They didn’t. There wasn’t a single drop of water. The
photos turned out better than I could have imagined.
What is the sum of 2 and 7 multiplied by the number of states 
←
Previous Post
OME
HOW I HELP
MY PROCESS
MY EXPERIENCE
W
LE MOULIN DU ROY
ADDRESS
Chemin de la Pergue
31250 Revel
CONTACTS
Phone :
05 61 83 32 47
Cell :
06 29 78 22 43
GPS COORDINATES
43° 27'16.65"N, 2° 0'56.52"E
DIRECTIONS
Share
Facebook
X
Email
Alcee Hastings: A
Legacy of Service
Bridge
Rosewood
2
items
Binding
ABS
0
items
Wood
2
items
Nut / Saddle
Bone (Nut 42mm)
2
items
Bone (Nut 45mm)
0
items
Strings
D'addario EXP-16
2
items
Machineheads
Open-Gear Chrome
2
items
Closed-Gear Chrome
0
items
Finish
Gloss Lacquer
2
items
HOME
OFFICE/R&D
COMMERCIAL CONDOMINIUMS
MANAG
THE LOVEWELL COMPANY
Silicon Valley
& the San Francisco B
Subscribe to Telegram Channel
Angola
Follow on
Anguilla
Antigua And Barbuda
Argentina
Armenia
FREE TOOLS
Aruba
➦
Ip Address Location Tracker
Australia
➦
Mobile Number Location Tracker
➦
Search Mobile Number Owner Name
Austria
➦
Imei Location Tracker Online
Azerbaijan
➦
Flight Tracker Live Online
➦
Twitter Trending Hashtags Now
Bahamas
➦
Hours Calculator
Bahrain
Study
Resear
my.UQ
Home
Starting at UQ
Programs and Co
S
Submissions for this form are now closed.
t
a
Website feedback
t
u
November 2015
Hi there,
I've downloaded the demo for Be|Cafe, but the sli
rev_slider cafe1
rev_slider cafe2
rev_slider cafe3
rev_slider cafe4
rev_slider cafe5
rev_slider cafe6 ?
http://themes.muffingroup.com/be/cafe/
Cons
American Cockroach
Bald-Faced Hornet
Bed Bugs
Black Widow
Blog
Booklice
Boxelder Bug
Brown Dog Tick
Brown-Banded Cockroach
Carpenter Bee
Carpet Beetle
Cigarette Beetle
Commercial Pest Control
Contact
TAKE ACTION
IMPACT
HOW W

- The task -
Print the records above once again, exactly as written.

- Result -
They didn’t. There wasn’t a single drop of water. The
photos turned out better than I could have imagined.
What is the sum of 2 and 7 multiplied by the number of states 
←
Previous Post
OME
HOW I HELP
MY PROCESS
MY EXPERIENCE
W
LE MOULIN DU ROY
ADDRESS
Chemin de la Pergue
31250 Revel
CONTACTS
Phone :
05 61 83 32 47
Cell :
06 29 78 22 43
GPS COORDINATES
43° 27'16.65"N, 2° 0'56.52"E
DIRECTIONS
Share
Facebook
X
Email
Alcee Hastings: A
Legacy of Service
Bridge
Rosewood
2
items
Binding
ABS
0
items
Wood
2
items
Nut / Saddle
Bone (Nut 42mm)
2
items
Bone (Nut 45mm)
0
items
Strings
D'addario EXP-16
2
items
Machineheads
Open-Gear Chrome
2
items
Closed-Gear Chrome
0
items
Finish
Gloss Lacquer
2
items
HOME
OFFICE/R&D
COMMERCIAL CONDOMINIUMS
MANAG
THE LOVEWELL COMPANY
Silicon Valley
& the San Francisco B
Subscribe to Telegram Channel
Angola
Follow on
Anguilla
Antigua And Barbuda
Argentina
Armenia
FREE TOOLS
Aruba
➦
Ip Address Location Tracker
Australia
➦
Mobile Number Location Tracker
➦
Search Mobile Number Owner Name
Austria
➦
Imei Location Tracker Online
Azerbaijan
➦
Flight Tracker Live Online
➦
Twitter Trending Hashtags Now
Bahamas
➦
Hours Calculator
Bahrain
Study
Resear
my.UQ
Home
Starting at UQ
Programs and Co
S
Submissions for this form are now closed.
t
a
Website feedback
t
u
November 2015
Hi there,
I've downloaded the demo for Be|Cafe, but the sli
rev_slider cafe1
rev_slider cafe2
rev_slider cafe3
rev_slider cafe4
rev_slider cafe5
rev_slider cafe6 ?
http://themes.muffingroup.com/be/cafe/
Cons
American Cockroach
Bald-Faced Hornet
Bed Bugs
Black Widow
Blog
Booklice
Boxelder Bug
Brown Dog Tick
Brown-Banded Cockroach
Carpenter Bee
Carpet Beetle
Cigarette Beetle
Commercial Pest Control
Contact
TAKE ACTION
IMPACT
HOW W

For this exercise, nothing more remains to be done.